Manager pendidikan dan kaderisasi WALHI Sumatera Barat itu juga menyampaikan faktor “sayang” menyebabkan pengetahuan yang dimiliki tidak diterapkan di lahan mereka. Misalnya saja dahan/ranting kopi yang sudah menguning namun memiliki buah, tidak jarang para petani tersebut cenderung membiarkannya dengan dalih “sayang kalau dibuang”, mana tau nanti masih bisa di panen, kan lumayan”, padahal pengalaman mengatakan bahwa buah tersebut tidak lagi bisa dipanen.

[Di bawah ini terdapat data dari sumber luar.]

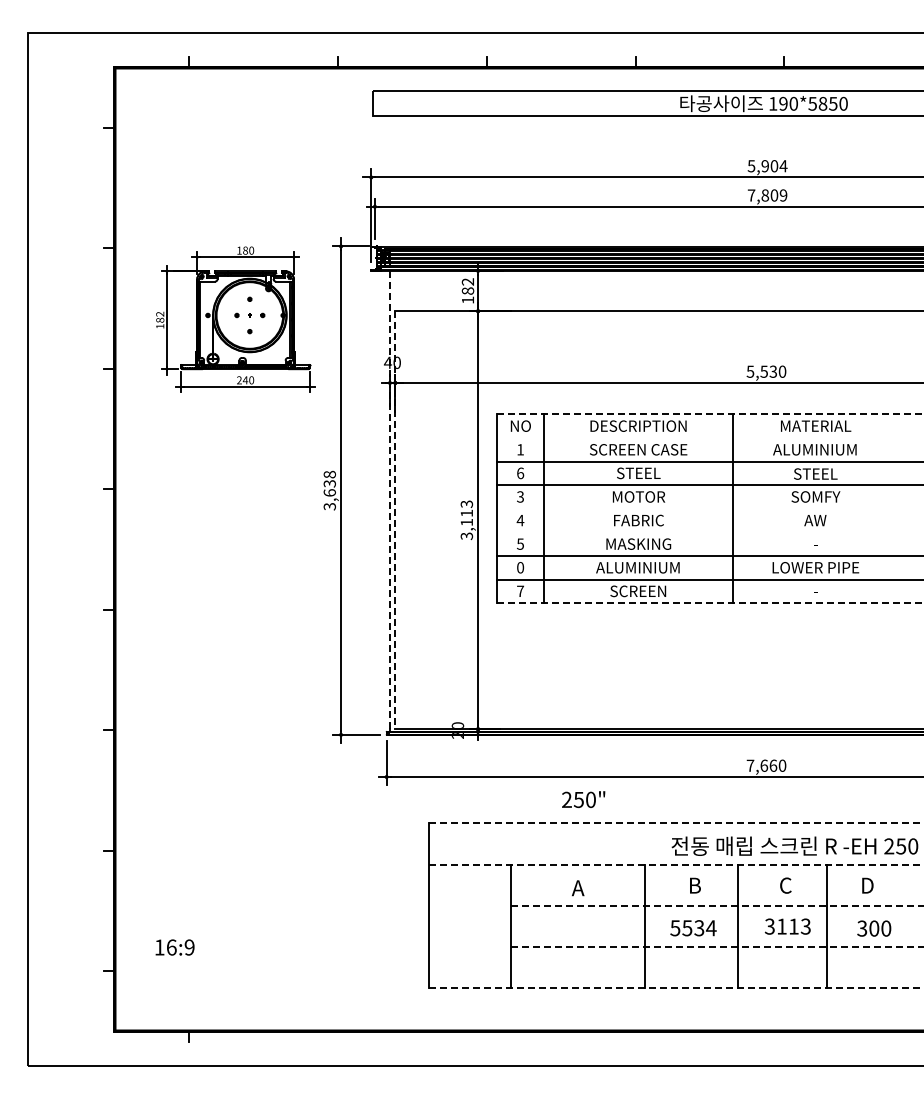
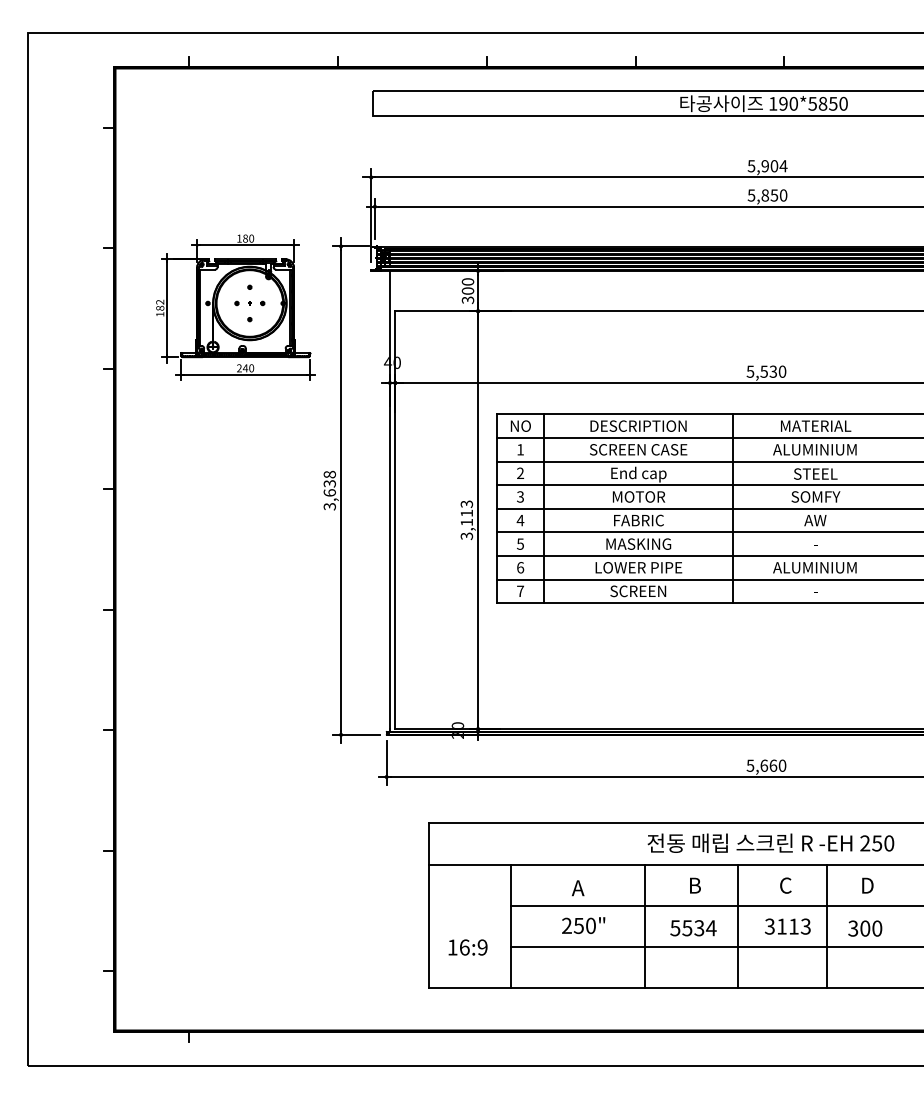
text at (767, 195): 7,809 -> 5,850
text at (467, 291): 182 -> 300
part at (235, 319) position: (235, 319) -> (235, 307)
line at (710, 414): dashed -> solid
line at (708, 437): none -> present
text at (520, 473): 6 -> 2
text at (638, 474): STEEL -> End cap
line at (389, 501): dashed -> solid
line at (708, 508): none -> present
line at (395, 520): dashed -> solid
line at (708, 532): none -> present
text at (520, 567): 0 -> 6
text at (638, 567): ALUMINIUM -> LOWER PIPE
text at (815, 567): LOWER PIPE -> ALUMINIUM
line at (710, 603): dashed -> solid
text at (750, 765): 7,660 -> 5,660
text at (583, 799) position: (583, 799) -> (583, 925)
line at (676, 823): dashed -> solid
text at (794, 845) position: (794, 845) -> (770, 842)
line at (676, 864): dashed -> solid
line at (717, 905): dashed -> solid
text at (874, 928) position: (874, 928) -> (865, 928)
text at (174, 947) position: (174, 947) -> (467, 947)
line at (717, 947): dashed -> solid
line at (676, 988): dashed -> solid
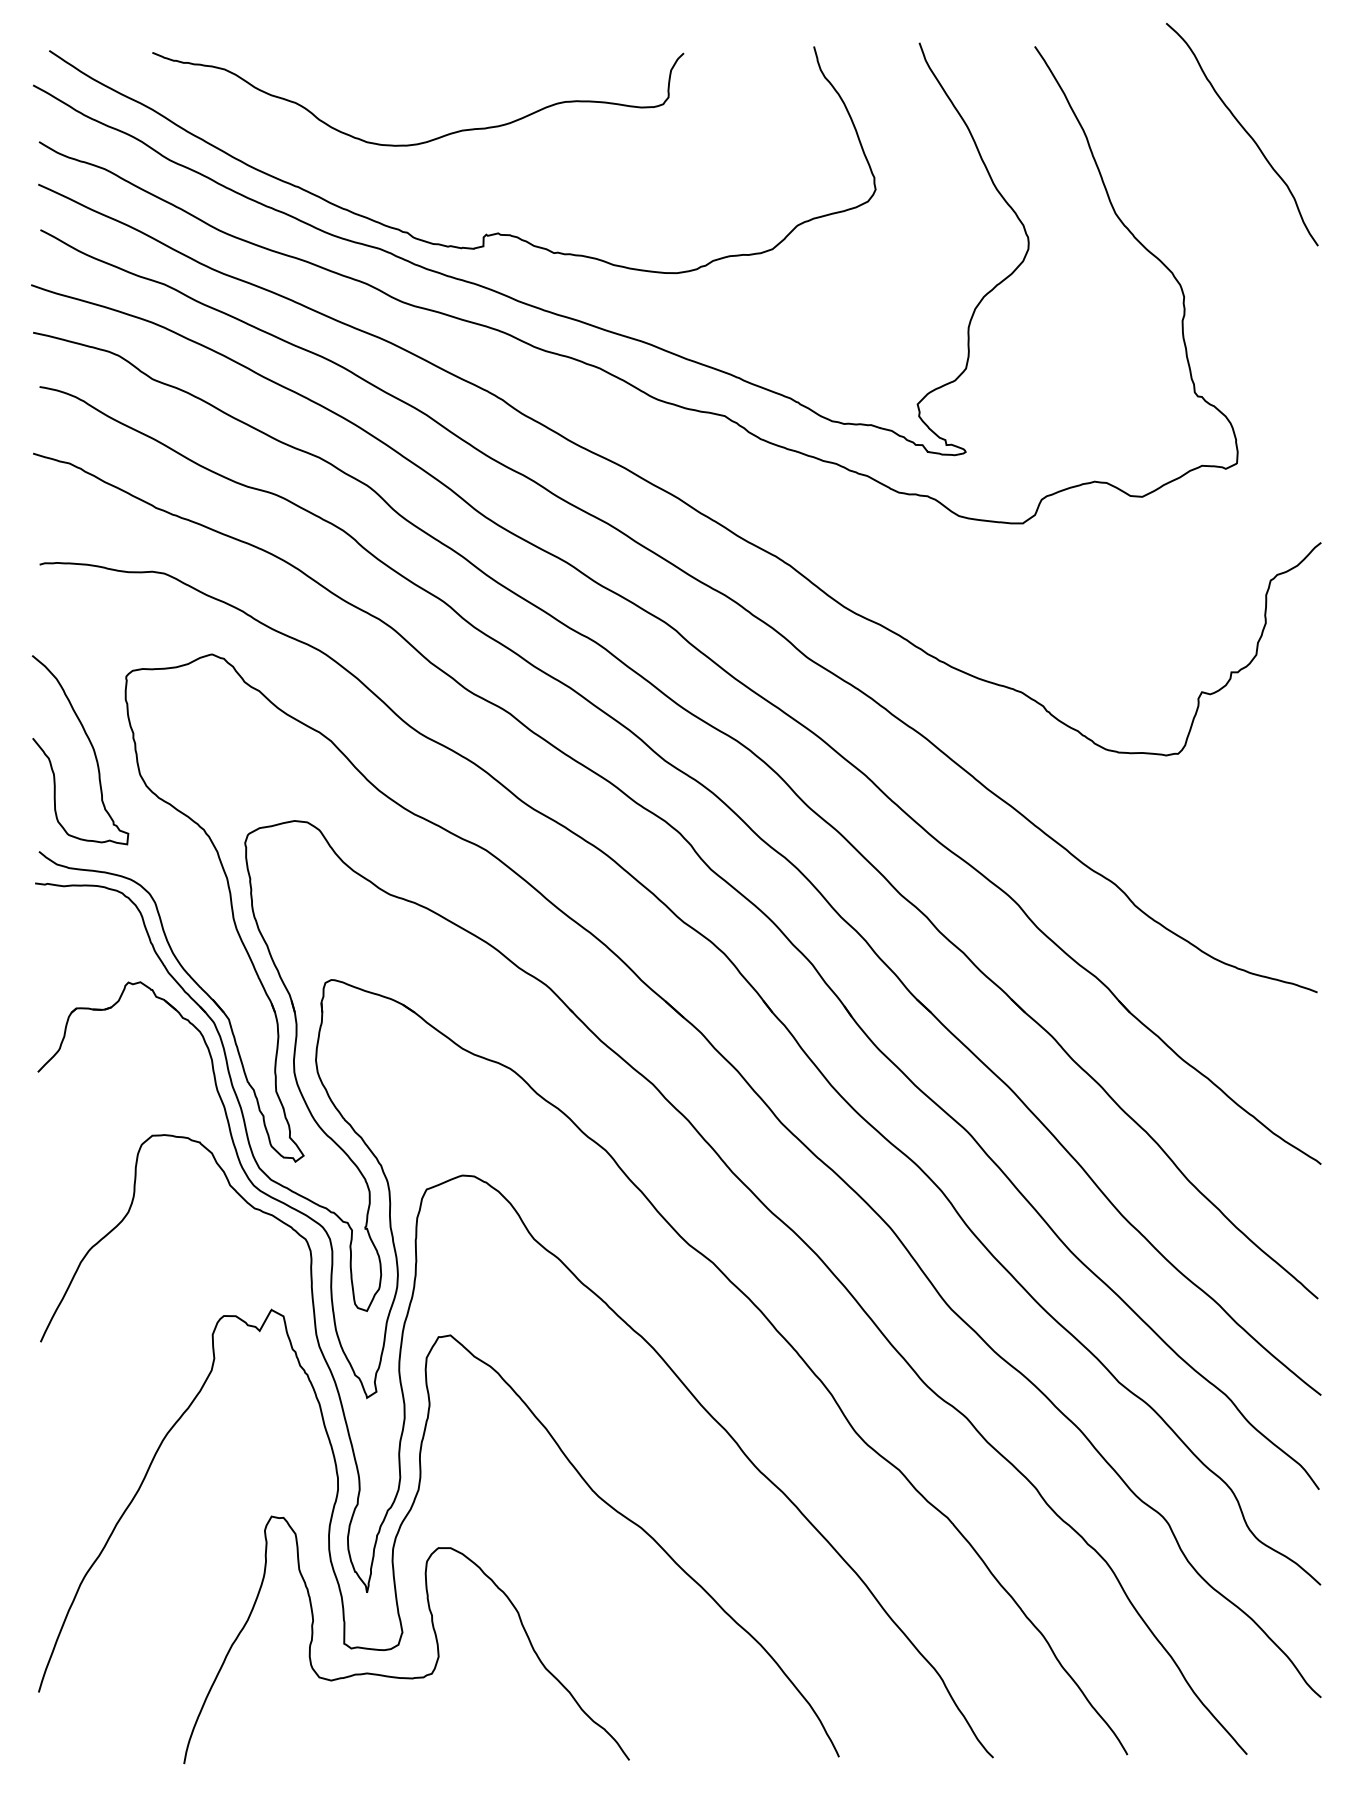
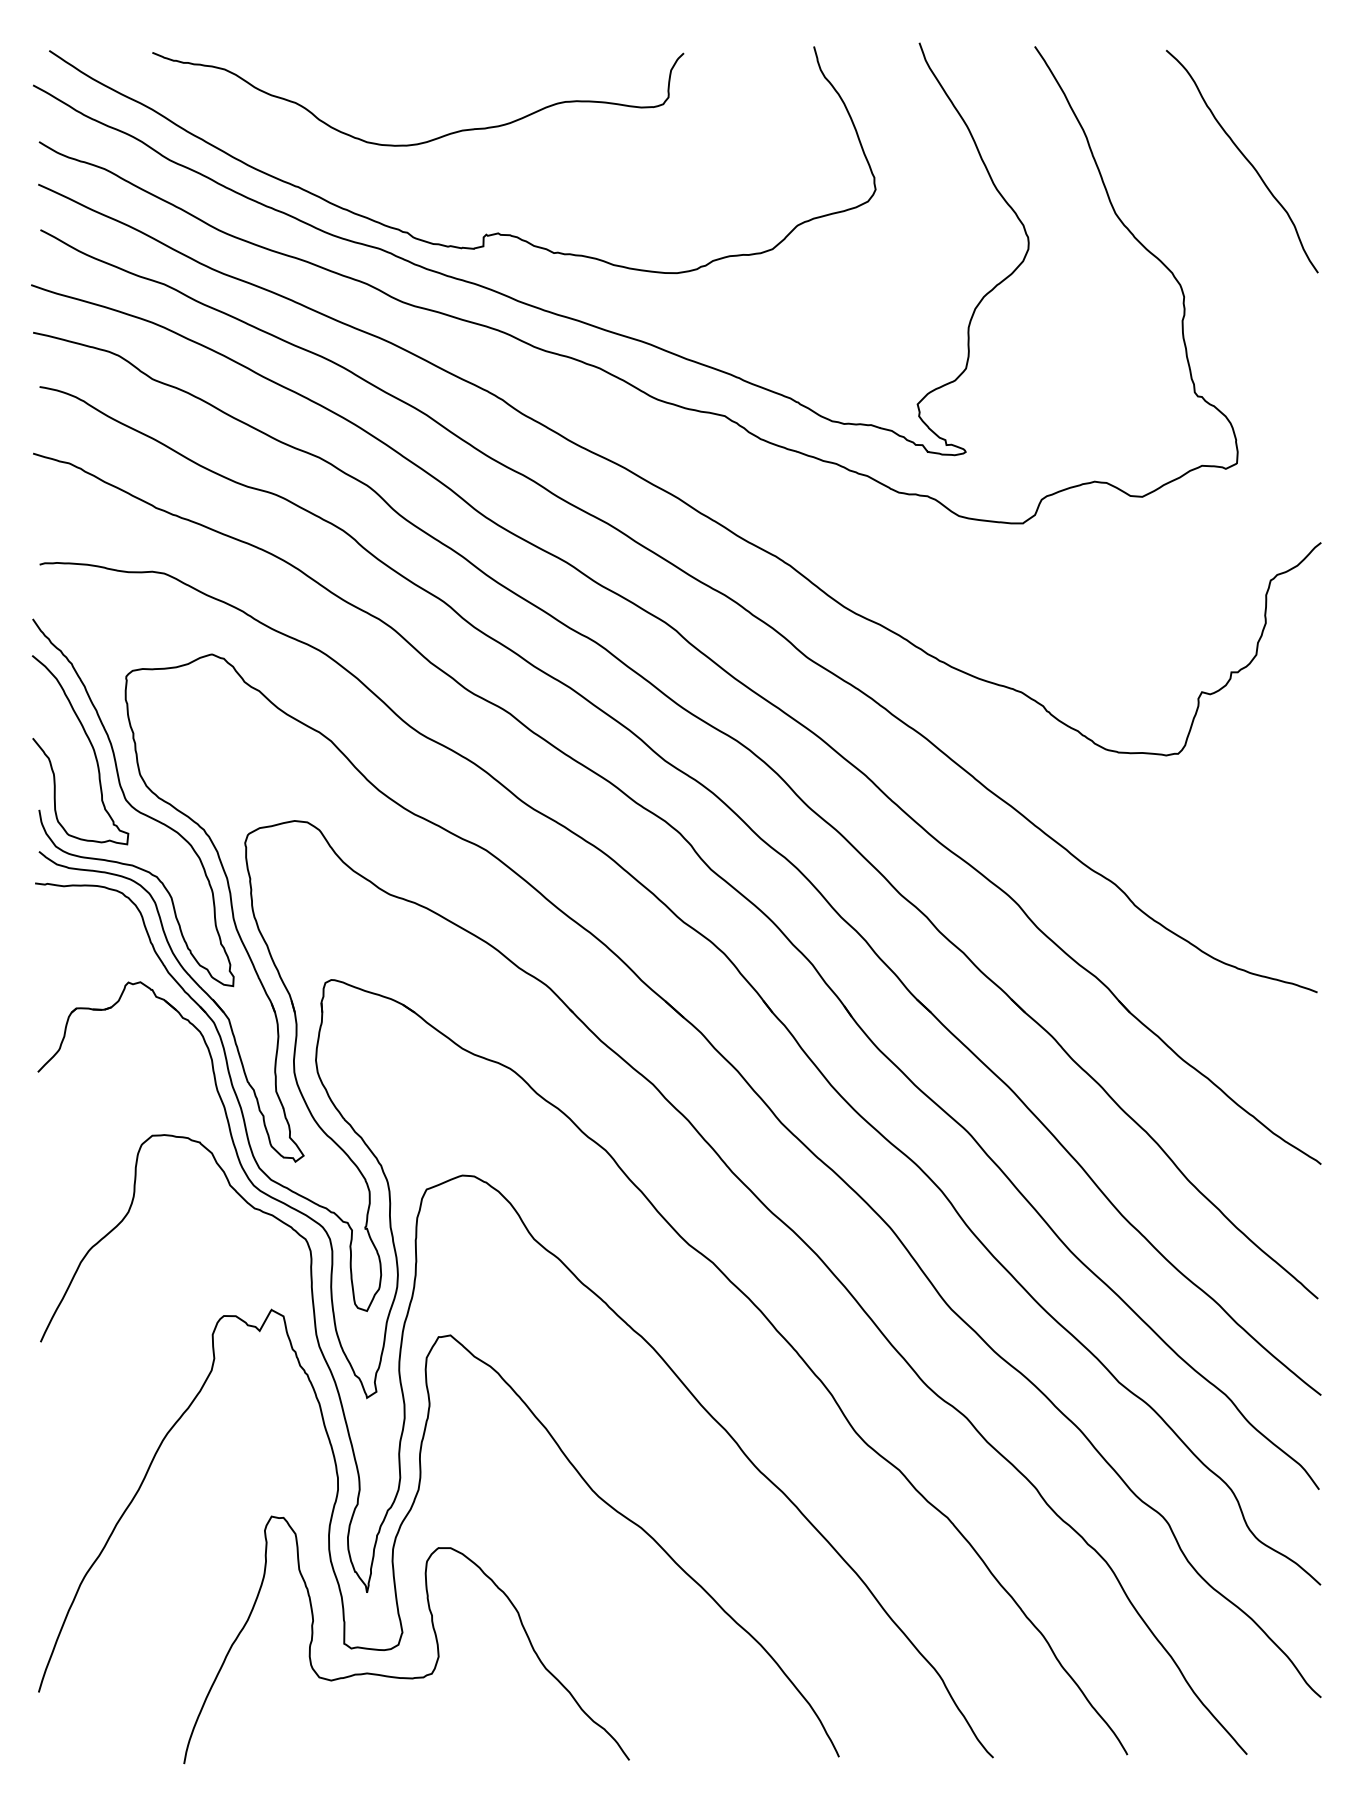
curve at (1244, 131) position: (1244, 131) -> (1244, 158)
curve at (131, 804): none -> present
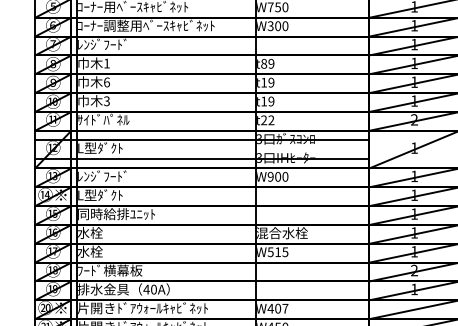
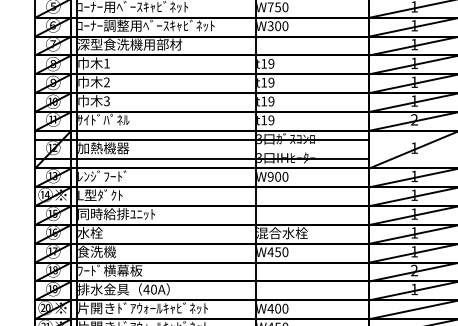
text at (129, 44): ﾚﾝｼﾞﾌｰﾄﾞ -> 深型食洗機用部材
text at (264, 63): t89 -> t19
text at (106, 82): 6 -> 2
text at (267, 120): t22 -> t19
text at (103, 148): L型ﾀﾞｸﾄ -> 加熱機器
text at (96, 251): 水栓 -> 食洗機
text at (277, 252): W515 -> W450
text at (285, 308): W407 -> W400
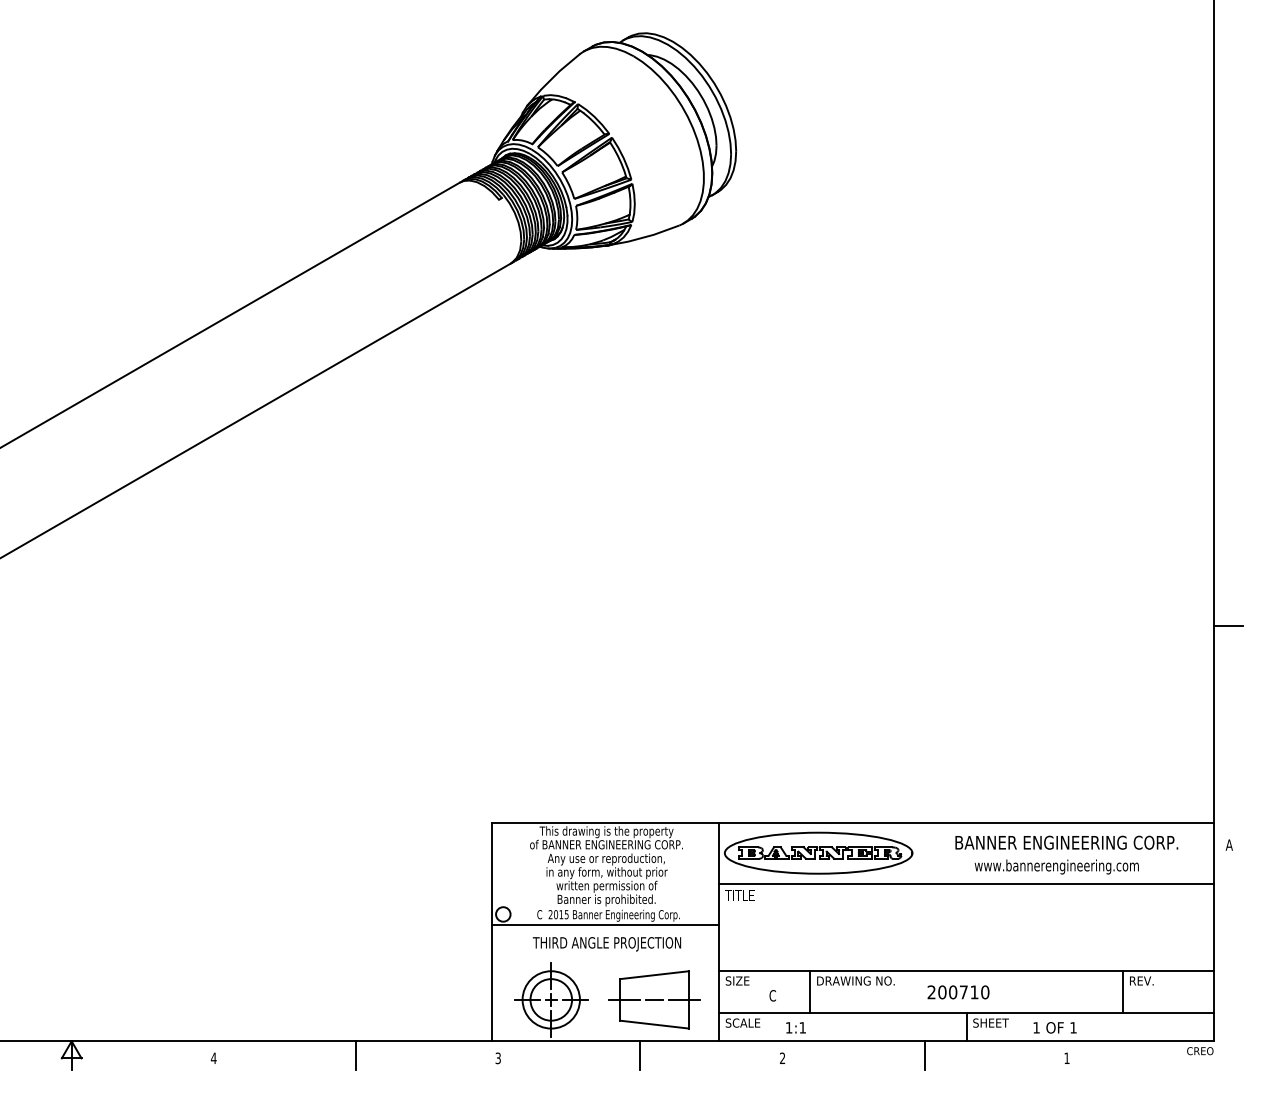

Dengan adanya Sekolah lapangan ini kita mendorong agar para petani kopi tersebut berbagi pengalamannya dengan sesama petani kopi dalam melakukan budidaya kopi atau dalam hal ini mengelola hama dan penyakit yang menyerang, pengalaman-pengalaman ini yang kemudian akan diterapkan kembali oleh para petani petani kopi tersebut. Di Sekolah lapangan ini juga kita mendorong petani untuk dapat menganalisa permasalahan yang dialami dan menemukenali solusi berdasarkan pengalaman dan pengetahuan mereka miliki. Sudah saat nya petani menjadi manager di lahannya sendiri.
Pak Kasimo, salah satu anggota koperasi kopi rakyat. Beliau merupakan petani kopi yang sudah melakukan budidaya kopi di Solok Selatan semenjak beberapa puluh tahun yang lalu. Dia hanya berharap tanaman kopi yang ia tanam saat ini dapat memenuhi kebutuhan anak-anaknya dan di wariskan ke anak cucunya kelak.
Sekolah lapangan kopi ini akan dilakukan secara berkelanjutan. Kita akan terus pantau dan lihat bagaimana perkembangan dan pertumbuhan batang kopi yang sudah kita pangkas tadi, apakah batang kopi tersebut akan pulih atau tidak, dan apakah akan berpengaruh terhadap produksi kopi di musim panen berikutnya.